* **Stored data entries**:
________________________________________
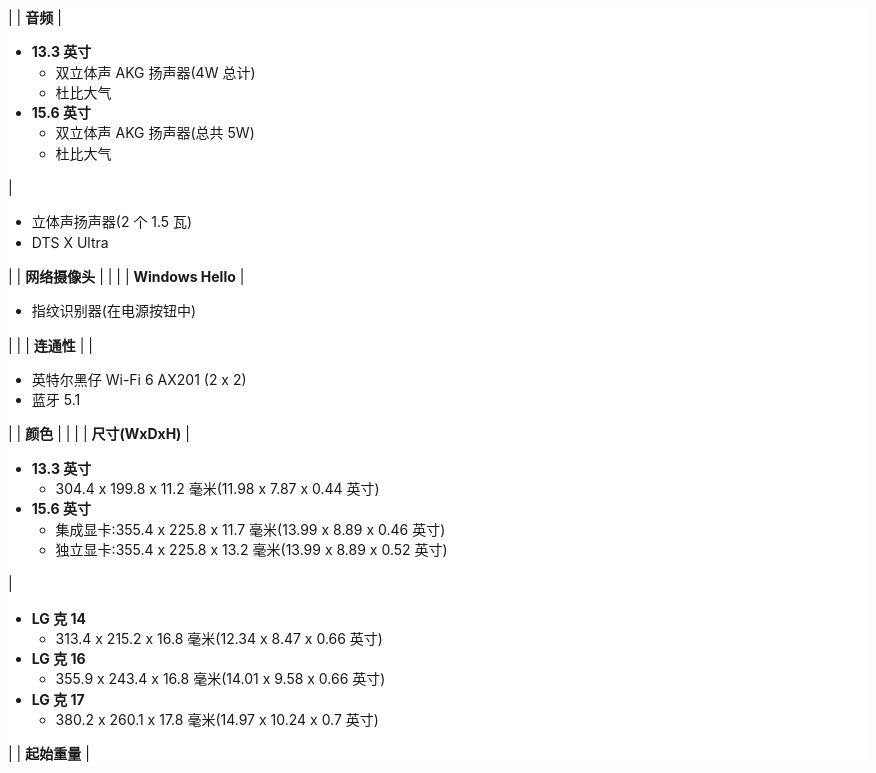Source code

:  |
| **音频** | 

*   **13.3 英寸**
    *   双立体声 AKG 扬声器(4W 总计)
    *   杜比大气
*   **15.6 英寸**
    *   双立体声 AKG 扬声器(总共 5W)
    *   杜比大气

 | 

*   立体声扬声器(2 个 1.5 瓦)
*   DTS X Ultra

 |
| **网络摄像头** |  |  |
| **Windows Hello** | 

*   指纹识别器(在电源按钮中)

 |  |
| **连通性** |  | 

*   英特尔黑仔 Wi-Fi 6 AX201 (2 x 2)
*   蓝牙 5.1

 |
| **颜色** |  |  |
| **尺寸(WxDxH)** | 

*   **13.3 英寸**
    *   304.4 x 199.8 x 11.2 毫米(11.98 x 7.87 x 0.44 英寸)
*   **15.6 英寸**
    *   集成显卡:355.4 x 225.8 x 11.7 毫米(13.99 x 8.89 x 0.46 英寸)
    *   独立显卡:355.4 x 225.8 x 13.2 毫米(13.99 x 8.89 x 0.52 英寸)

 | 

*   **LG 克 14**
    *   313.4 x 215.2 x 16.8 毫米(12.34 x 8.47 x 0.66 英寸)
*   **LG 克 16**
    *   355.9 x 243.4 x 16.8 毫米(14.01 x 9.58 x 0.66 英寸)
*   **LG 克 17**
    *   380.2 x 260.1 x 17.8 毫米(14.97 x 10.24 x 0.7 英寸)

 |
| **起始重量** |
________________________________________
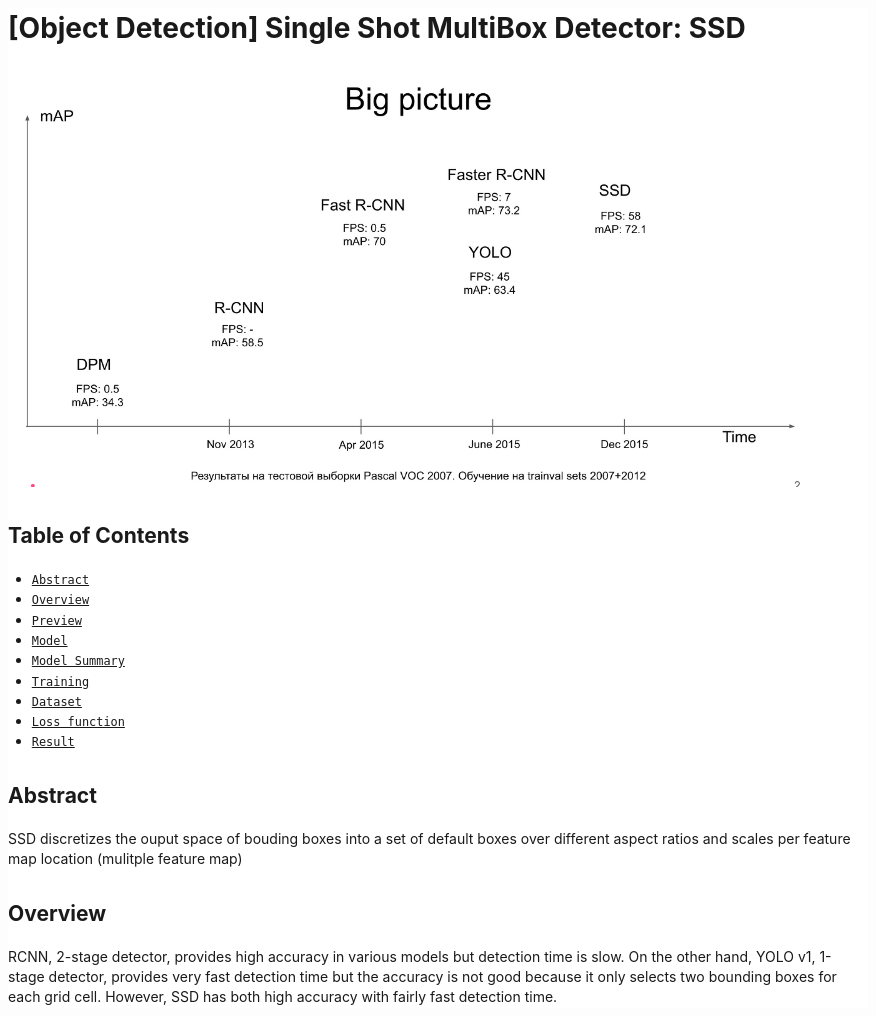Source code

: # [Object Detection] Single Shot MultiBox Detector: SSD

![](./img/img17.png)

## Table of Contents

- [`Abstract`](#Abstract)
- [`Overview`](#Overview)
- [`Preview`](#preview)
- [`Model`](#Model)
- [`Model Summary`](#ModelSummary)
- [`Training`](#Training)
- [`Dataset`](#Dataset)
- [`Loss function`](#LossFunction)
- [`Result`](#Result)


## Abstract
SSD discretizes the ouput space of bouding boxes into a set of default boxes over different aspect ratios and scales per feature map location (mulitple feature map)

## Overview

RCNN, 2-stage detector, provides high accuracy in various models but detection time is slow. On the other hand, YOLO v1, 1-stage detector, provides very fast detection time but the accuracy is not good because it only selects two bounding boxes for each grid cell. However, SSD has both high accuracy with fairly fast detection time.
________________________________________
* **What to produce**: The answer must consist of every line from the entries above that contains "boxes".

* **Solution to the problem**:
SSD discretizes the ouput space of bouding boxes into a set of default boxes over different aspect ratios and scales per feature map location (mulitple feature map)
RCNN, 2-stage detector, provides high accuracy in various models but detection time is slow. On the other hand, YOLO v1, 1-stage detector, provides very fast detection time but the accuracy is not good because it only selects two bounding boxes for each grid cell. However, SSD has both high accuracy with fairly fast detection time.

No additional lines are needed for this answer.